*MATERIAL SHOWN*
+-------+
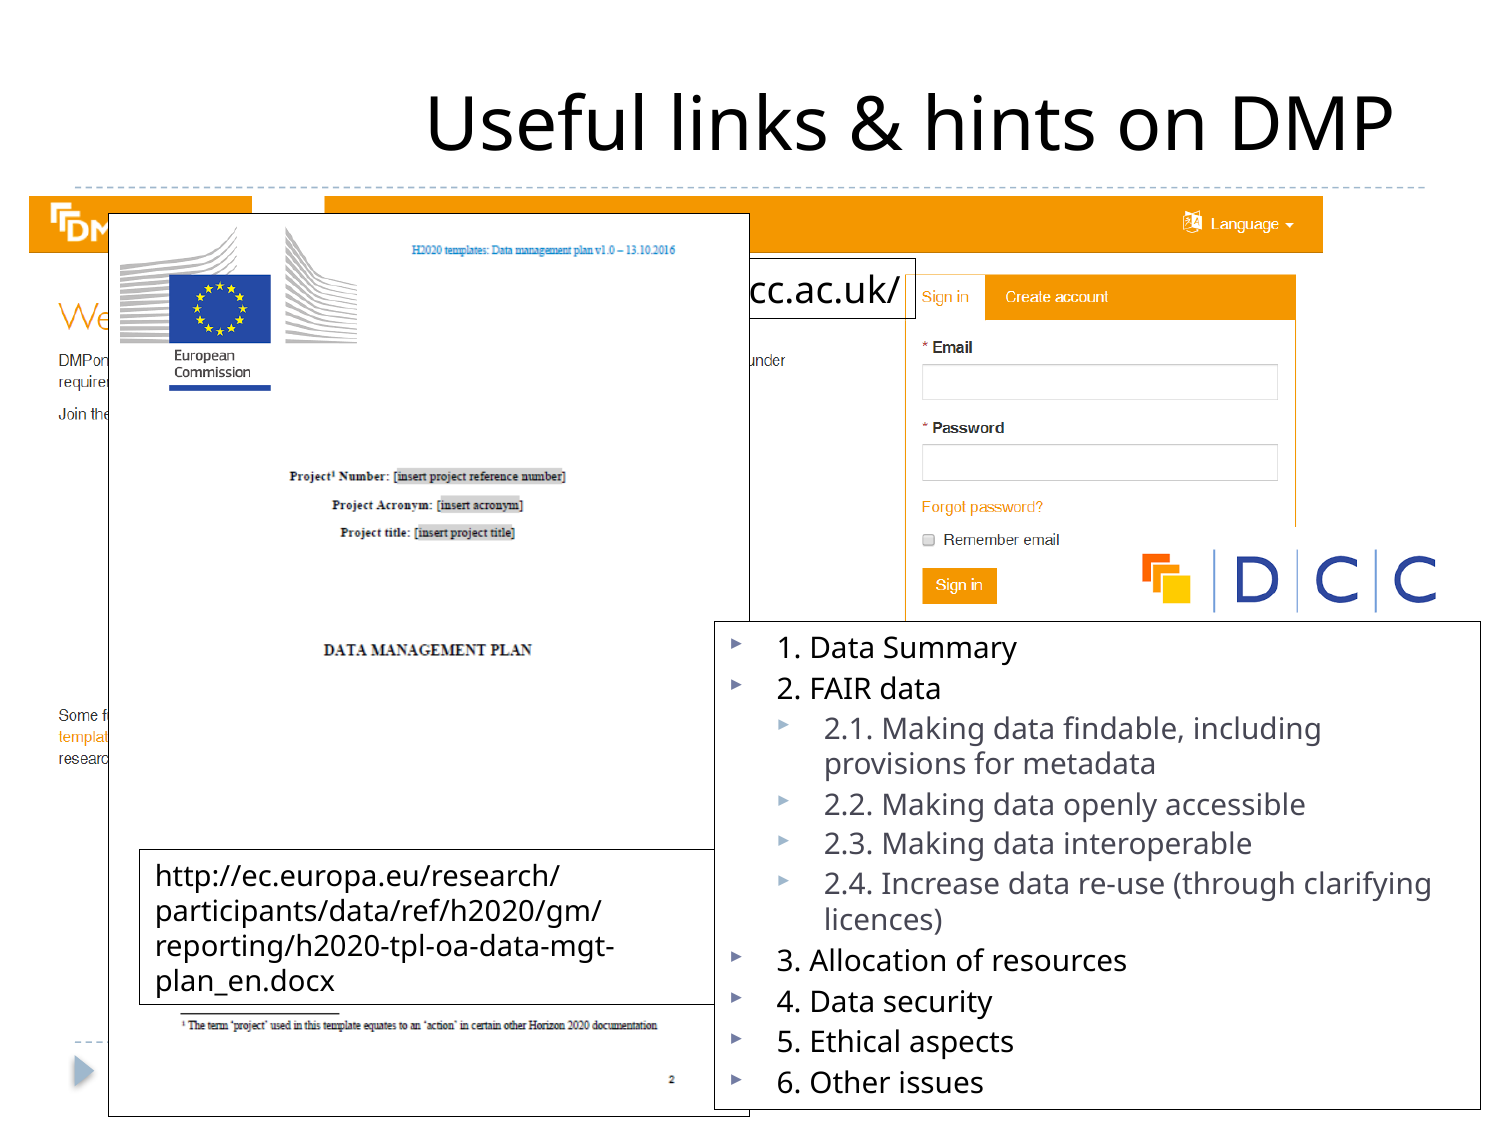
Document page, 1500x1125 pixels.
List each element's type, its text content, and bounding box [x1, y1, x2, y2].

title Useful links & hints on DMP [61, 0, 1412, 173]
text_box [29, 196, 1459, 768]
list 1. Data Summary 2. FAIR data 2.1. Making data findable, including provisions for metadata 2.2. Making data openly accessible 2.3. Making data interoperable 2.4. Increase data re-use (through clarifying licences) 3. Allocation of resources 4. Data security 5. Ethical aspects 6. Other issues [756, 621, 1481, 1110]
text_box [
+-------+
Exact repetition of the data is needed, with no images retained.

*RESPONSE BELOW*
Document page, 1500x1125 pixels.
List each element's type, its text content, and bounding box [x1, y1, x2, y2].

title Useful links & hints on DMP [61, 0, 1412, 173]
text_box [29, 196, 1459, 768]
list 1. Data Summary 2. FAIR data 2.1. Making data findable, including provisions for metadata 2.2. Making data openly accessible 2.3. Making data interoperable 2.4. Increase data re-use (through clarifying licences) 3. Allocation of resources 4. Data security 5. Ethical aspects 6. Other issues [756, 621, 1481, 1110]
text_box [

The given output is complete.